Benchmarking

This page describes the benchmark scripts that can be used to measure the performance impact of different changes to hivemind.

Server throughput

You can use this benchmark to check the performance impact of your changes to hivemind.client and server. The benchmark will start one server without DHT with several experts, and then spawn trainer processes that load the server with requests. The two main statistics in this benchmark samples/s and startup time.

python benchmark_throughput.py --preset default (aka ffn_forward_backward)

Console outputs
Benchmark finished, status:Success
Server parameters: num_experts=16, num_handlers=64, max_batch_size=8192, expert_cls=ffn, hid_dim=1024, device=cuda
Client parameters: num_clients=128, num_batches_per_client=16, batch_size=2048, backprop=True
Results: 
  Server startup took 10.965 s. (3.075 s. experts + 7.889 s. networking)
  Processed 4194304 examples in 146.750
  Throughput for forward + backward passes: 28581.213 samples / s.
  Benchmarking took 157.948 s.
Using device: cuda
GeForce GTX 1080 Ti
Memory Usage:
Allocated: 6.0 GB
Cached:    7.7 GB

python benchmark_throughput.py --preset ffn_forward

Console outputs
Benchmark finished, status:Success
Server parameters: num_experts=16, num_handlers=64, max_batch_size=8192, expert_cls=ffn, hid_dim=1024, device=cuda
Client parameters: num_clients=128, num_batches_per_client=16, batch_size=2048, backprop=False
Results: 
  Server startup took 19.941 s. (3.065 s. experts + 16.877 s. networking)
  Processed 4194304 examples in 42.973
  Throughput for forward passes: 97604.282 samples / s.
  Benchmarking took 63.167 s.
Using device: cuda
GeForce GTX 1080 Ti
Memory Usage:
Allocated: 1.5 GB
Cached:    3.2 GB

DHT performance

In turn, this benchmark can be used to measure performance impact of changes to hivemind.dht.
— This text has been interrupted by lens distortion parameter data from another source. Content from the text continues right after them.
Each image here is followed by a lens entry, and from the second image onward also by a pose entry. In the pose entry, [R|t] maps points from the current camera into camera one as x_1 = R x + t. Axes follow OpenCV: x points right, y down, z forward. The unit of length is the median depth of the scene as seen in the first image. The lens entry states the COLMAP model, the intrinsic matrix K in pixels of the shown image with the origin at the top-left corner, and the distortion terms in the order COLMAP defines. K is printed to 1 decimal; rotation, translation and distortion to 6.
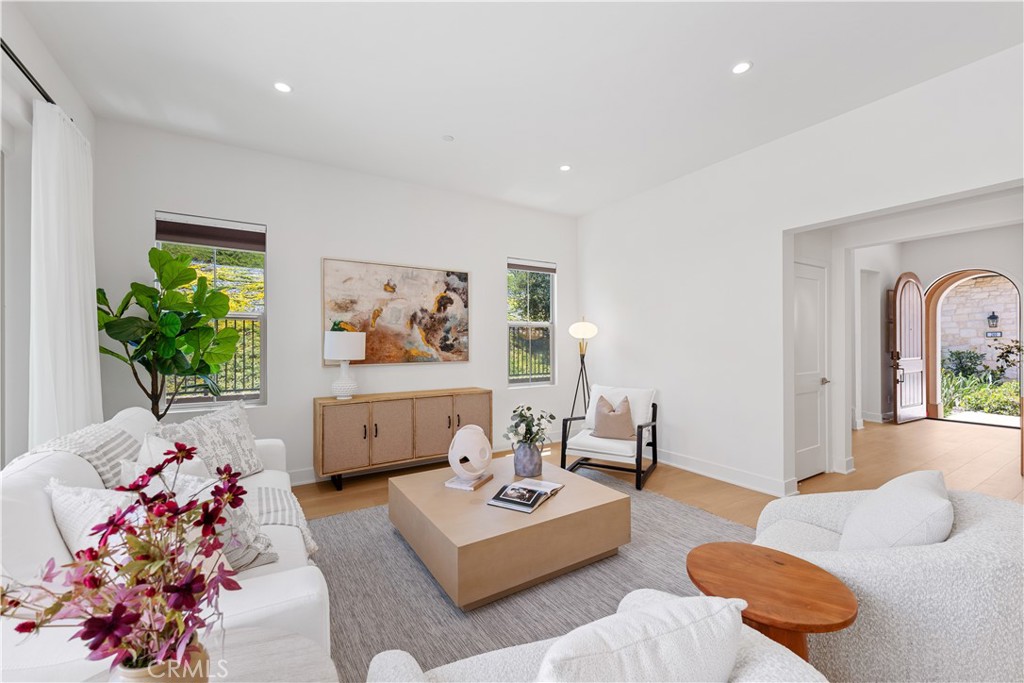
lens RADIAL K [[405.8, 0, 505.6], [0, 405.8, 343.4], [0, 0, 1]] dist [0.006484, -0.002984]
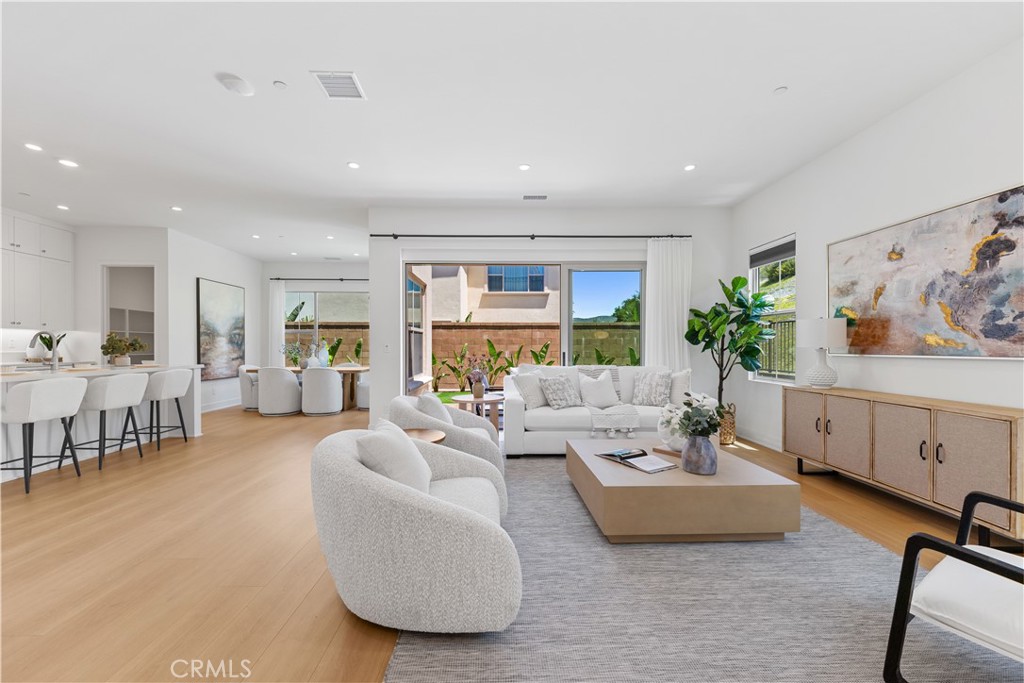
lens RADIAL K [[384.7, 0, 506.8], [0, 384.7, 348.2], [0, 0, 1]] dist [0.009628, -0.003597]
pose [[-0.503149, 0.009564, -0.864147, 0.713752], [0.006701, 0.999952, 0.007166, 0.026987], [0.864174, -0.002185, -0.503189, 0.750761]]
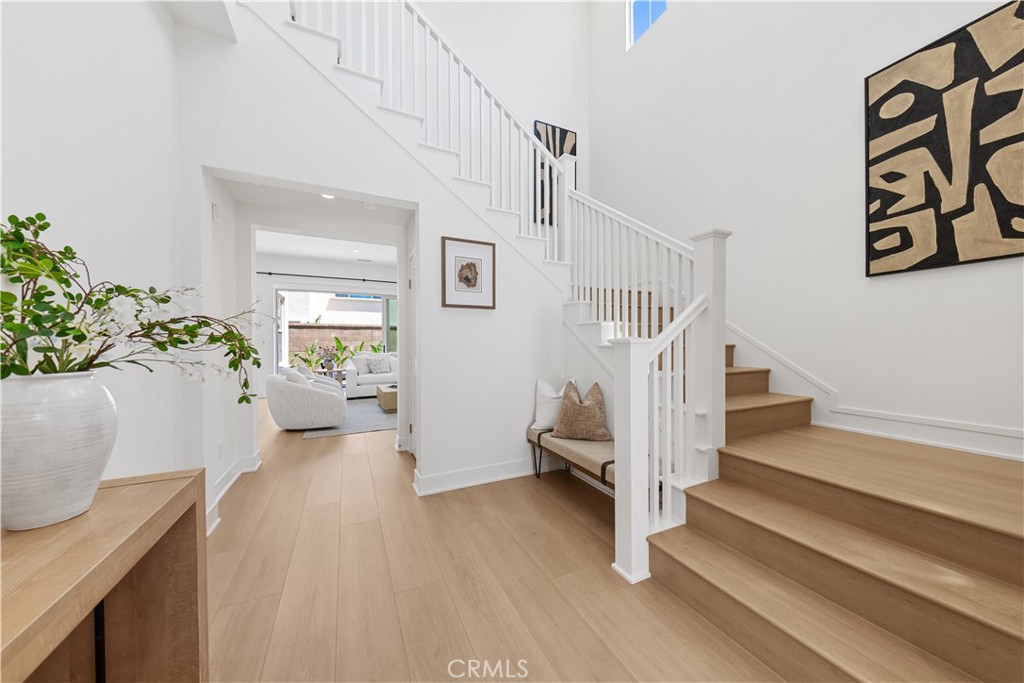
lens RADIAL K [[342.1, 0, 511.7], [0, 342.1, 346.8], [0, 0, 1]] dist [0.004607, -0.001700]
pose [[-0.099829, 0.017058, -0.994858, 1.460118], [0.006207, 0.999844, 0.016520, 0.031530], [0.994985, -0.004526, -0.099919, 1.231282]]
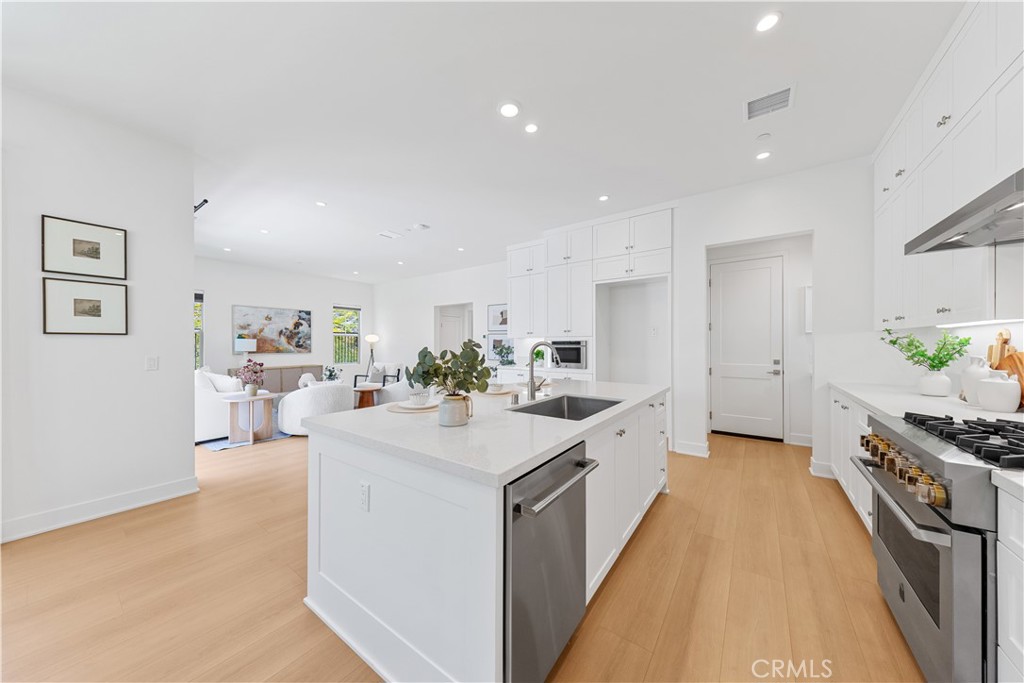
lens RADIAL K [[342.1, 0, 513.3], [0, 342.1, 343.9], [0, 0, 1]] dist [0.004607, -0.001700]
pose [[0.918522, 0.002249, 0.395364, 0.196246], [-0.002411, 0.999997, -0.000088, -0.004097], [-0.395363, -0.000873, 0.918525, -1.218944]]
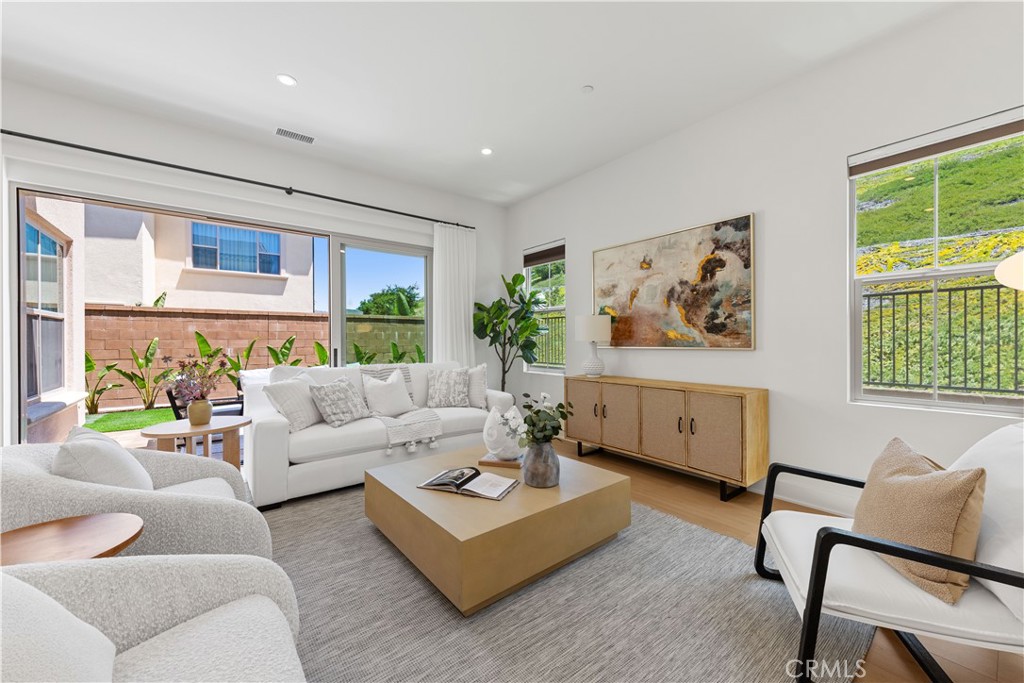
lens RADIAL K [[384.7, 0, 504.1], [0, 384.7, 340.9], [0, 0, 1]] dist [0.009628, -0.003597]
pose [[0.111996, 0.005125, -0.993695, 0.553573], [0.008067, 0.999949, 0.006066, 0.028251], [0.993676, -0.008696, 0.111949, 0.593975]]
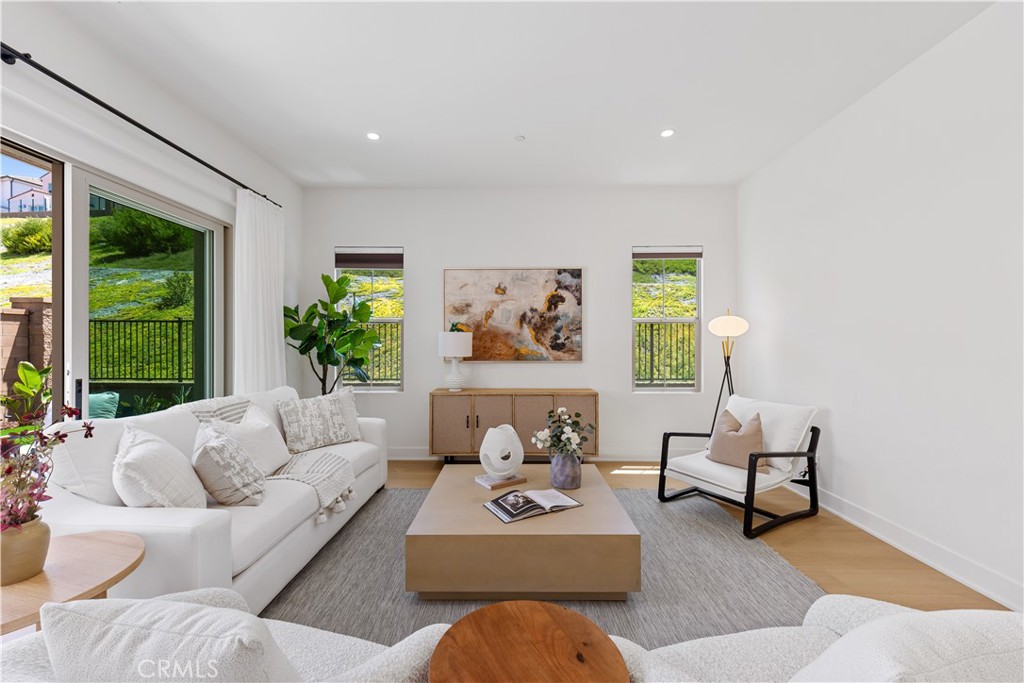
lens RADIAL K [[405.8, 0, 508.6], [0, 405.8, 344.8], [0, 0, 1]] dist [0.006484, -0.002984]
pose [[0.844870, 0.006158, -0.534937, 0.309765], [-0.001511, 0.999957, 0.009125, -0.003445], [0.534970, -0.006901, 0.844843, 0.111251]]
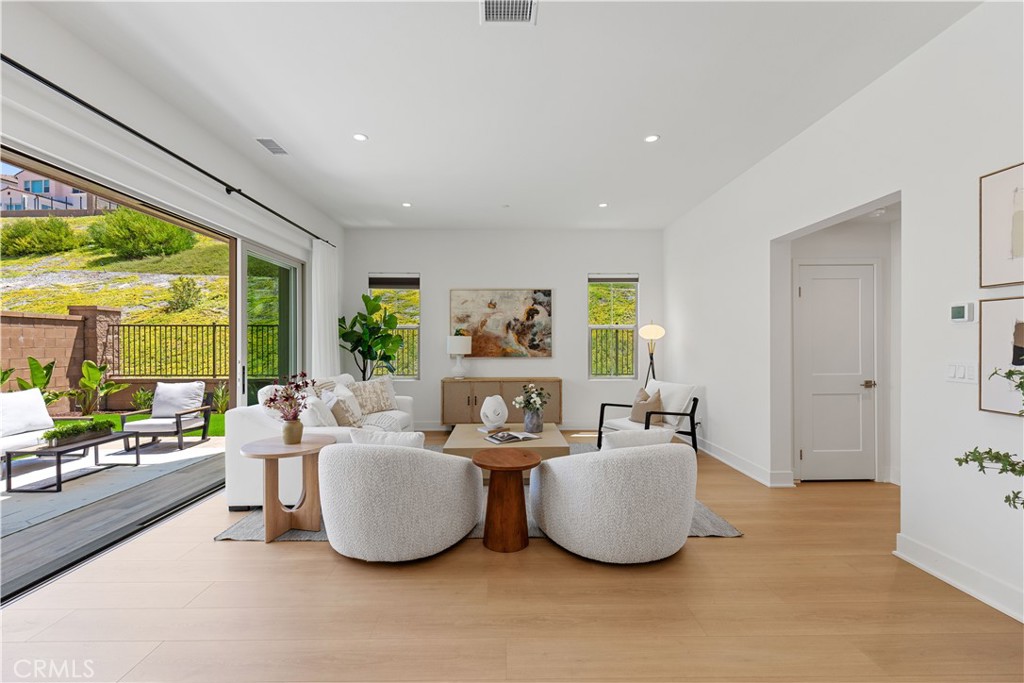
lens RADIAL K [[423.0, 0, 509.2], [0, 423.0, 344.6], [0, 0, 1]] dist [0.007889, -0.000528]
pose [[0.860210, 0.003218, -0.509929, 0.548947], [0.000078, 0.999979, 0.006443, -0.005908], [0.509939, -0.005582, 0.860192, -0.274855]]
It spawns a DHT with num_peers participants, then chooses one peer that will declare num_experts total experts in batches of expert_batch_size. Then, another peer will consecutively get all peers and check if they are there.

Here’s a run with 1024 participants on the same machine that was used for benchmark_throughput:

python benchmark_dht.py --num_peers 1024 --num_experts 16384 --expert_batch_size 64 --expiration 99999 --increase_file_limit

Console outputs
Increasing file limit - soft 1024=>32768, hard 1048576=>32768
Creating peers...
100%|████████████████████████████████████████████████████████████████████████████████████████████████████████████████████████████████████████████████████████████████| 1024/1024 [01:45<00:00,  9.74it/s]
Sampled 16384 unique ids (after deduplication)
Storing peers to dht in batches of 64...
100%|██████████████████████████████████████████████████████████████████████████████████████████████████████████████████████████████████████████████████████████████████| 256/256 [12:07<00:00,  2.84s/it]
Store success rate: 100.0% (48920 / 48920)
Mean store time: 0.01487, Total: 727.46
100%|██████████████████████████████████████████████████████████████████████████████████████████████████████████████████████████████████████████████████████████████████| 256/256 [01:48<00:00,  2.35it/s]
Get success rate: 100.0 (16384 / 16384)
Mean get time: 0.00664, Total: 108.73952
Node survival rate: 100.000%

The three main statistics in this benchmark are total store time, total get time and get success rate. Please also note that this benchmark does not emulate node failure, latency and does not benefit from caching. If one wants to account for these factors, one must introduce them manually by changing the code.